Lavoro richiesto ▸
Riporta fedelmente il passo dell'articolo sul fondo salva-Stati che comincia con "Il primo passo, professore, consiste" e finisce con "tedesco. E poi?".

Sezione del documento ▸
+--
Secondo l’accademico dei Lincei, occorreva procedere con largo anticipo per avviare l’operatività del fondo cosiddetto “salva-Stati”: troppo pochi i 13 miliardi impiegati finora – A proposito dello spread Btp-Bund, Quadrio evoca la determinazione con cui Prodi e Ciampi agganciarono l’euro – Quanto all’aiuto della Cina, “non può sostituire il nostro impegno”.

La lentezza nelle decisioni delle istituzioni europee. O ancor di più la perdita di credibilità, politica più che finanziaria, dell’Italia che rischia di vanificare un percorso eroico per restare agganciata al treno europeo. “Secondo i miei calcoli – spiega il professor Alberto Quadrio Curzio, rettore di Scienze Politiche alla Cattolica di Milano – tra il 2009 ed il 2014 i sacrifici dell’Italia per raggiungere l’obbiettivo del pareggio e rientrare nei parametri deficit/Pil ammonteranno a 250 miliardi: una cifra di tutto rispetto”. Senz’altro, ma nemmeno un programma così impegnativo sembra in grado di rassicurare i mercati. Anzi, a questo punto, perfino un europeista convinto come Quadrio Curzio è costretto a rimettere nel cassetto il progetto degli eurobond, su cui ha lungamente lavorato. “Ma sarà necessario ritirarlo fuori il più in fretta possibile – precisa – quando le condizioni lo permetteranno”.

Il primo passo, professore, consiste nel superare lo scoglio dei limiti al fondo salva Stati. L’appuntamento è con il voto del Parlamento tedesco. E poi?

“La mia idea era che si sarebbe dovuto procedere già da tempo con un altro passo per avviare l’operatività del fondo. Da quanto risulta dal Bollettino della Bce sono stati impiegati finora 13 miliardi su 220. Inoltre, non è stato ancora elaborato il regolamento che consenta al fondo di intervenire sul mercato dei titoli di Stato, sia primario che secondario. Questa lentezza nel prendere decisioni e nell’eseguire le operazioni decise ha lasciato larghissimo spazio alla speculazione che ritiene di poter puntare, con profitto, sulla prospettiva di default di un Paese”.
+--
Estratto dei dati ▸

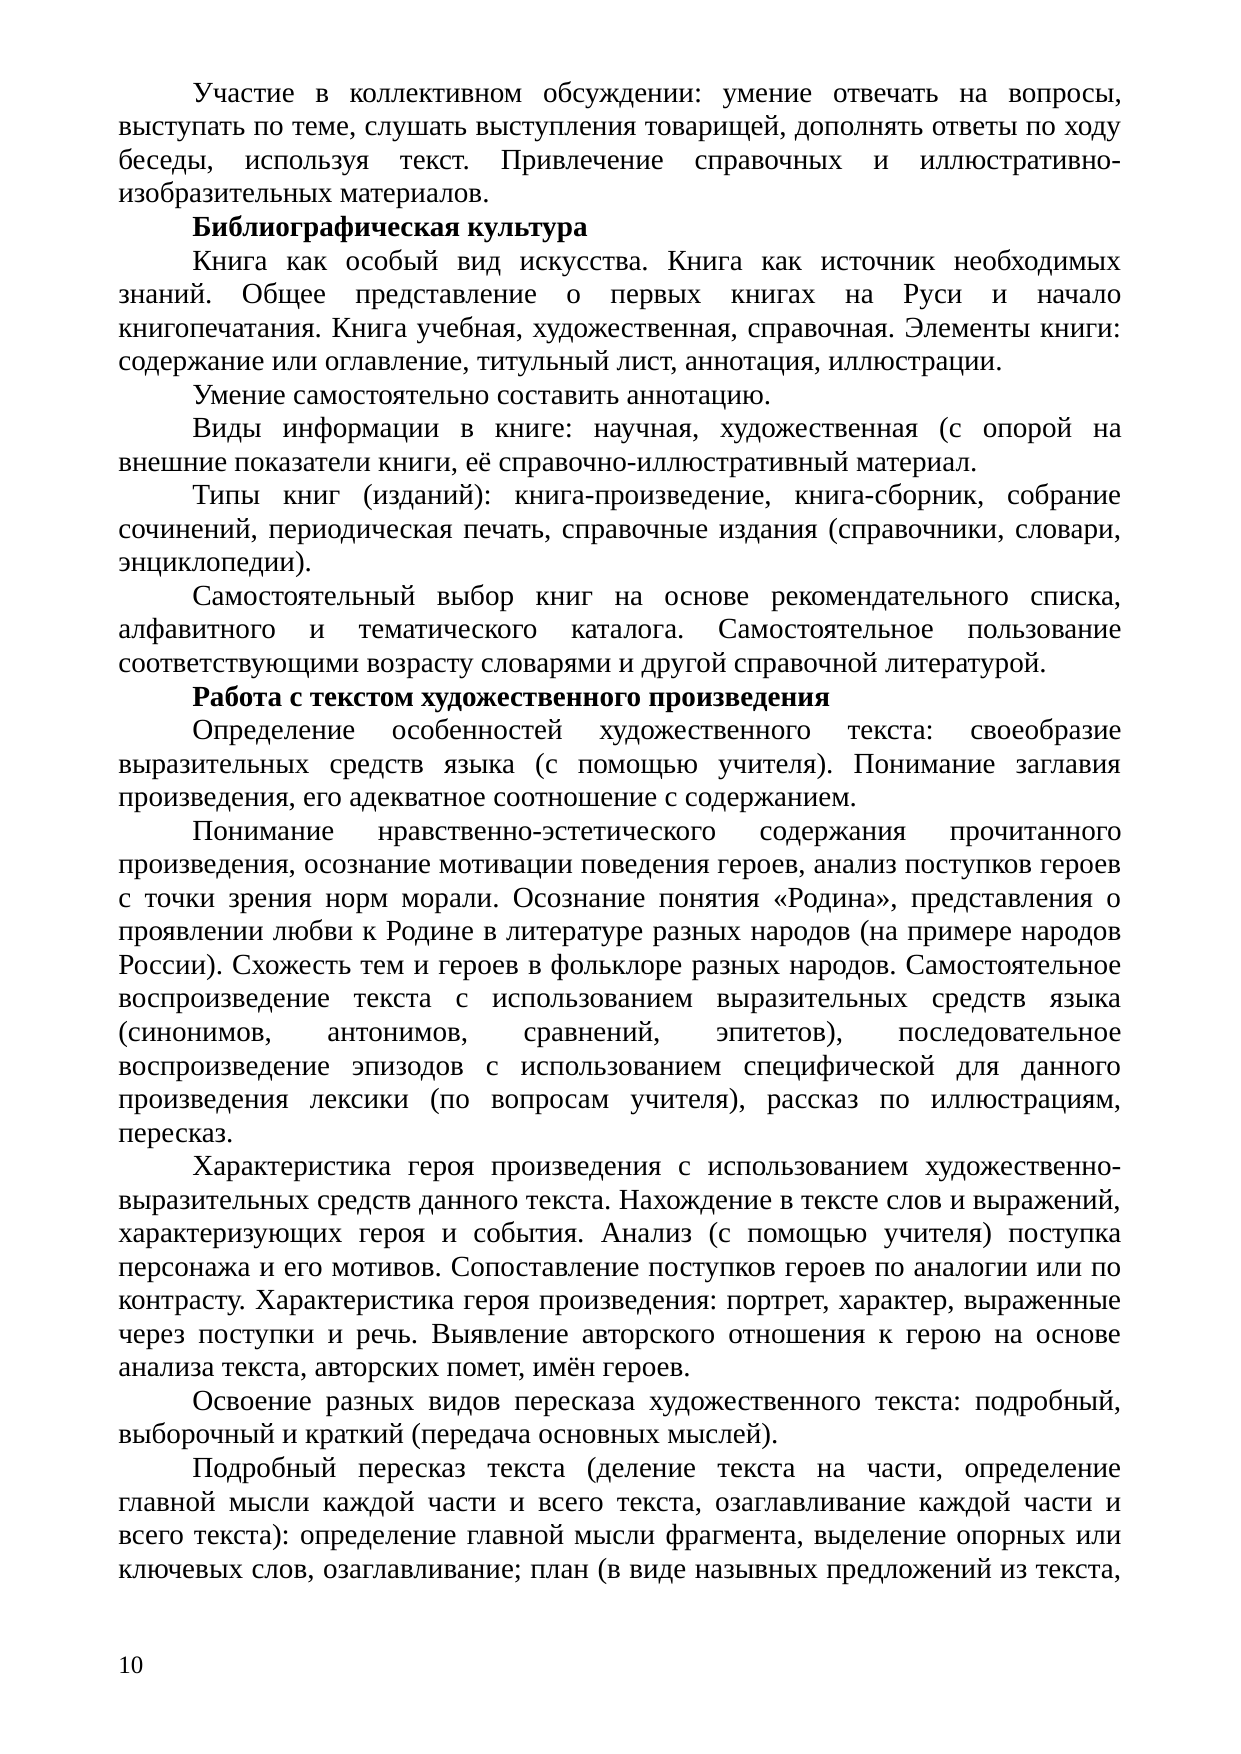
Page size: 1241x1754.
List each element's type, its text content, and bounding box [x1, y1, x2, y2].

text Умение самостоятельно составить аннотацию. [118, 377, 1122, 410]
+--
Risultato ▸
Il primo passo, professore, consiste nel superare lo scoglio dei limiti al fondo salva Stati. L’appuntamento è con il voto del Parlamento tedesco. E poi?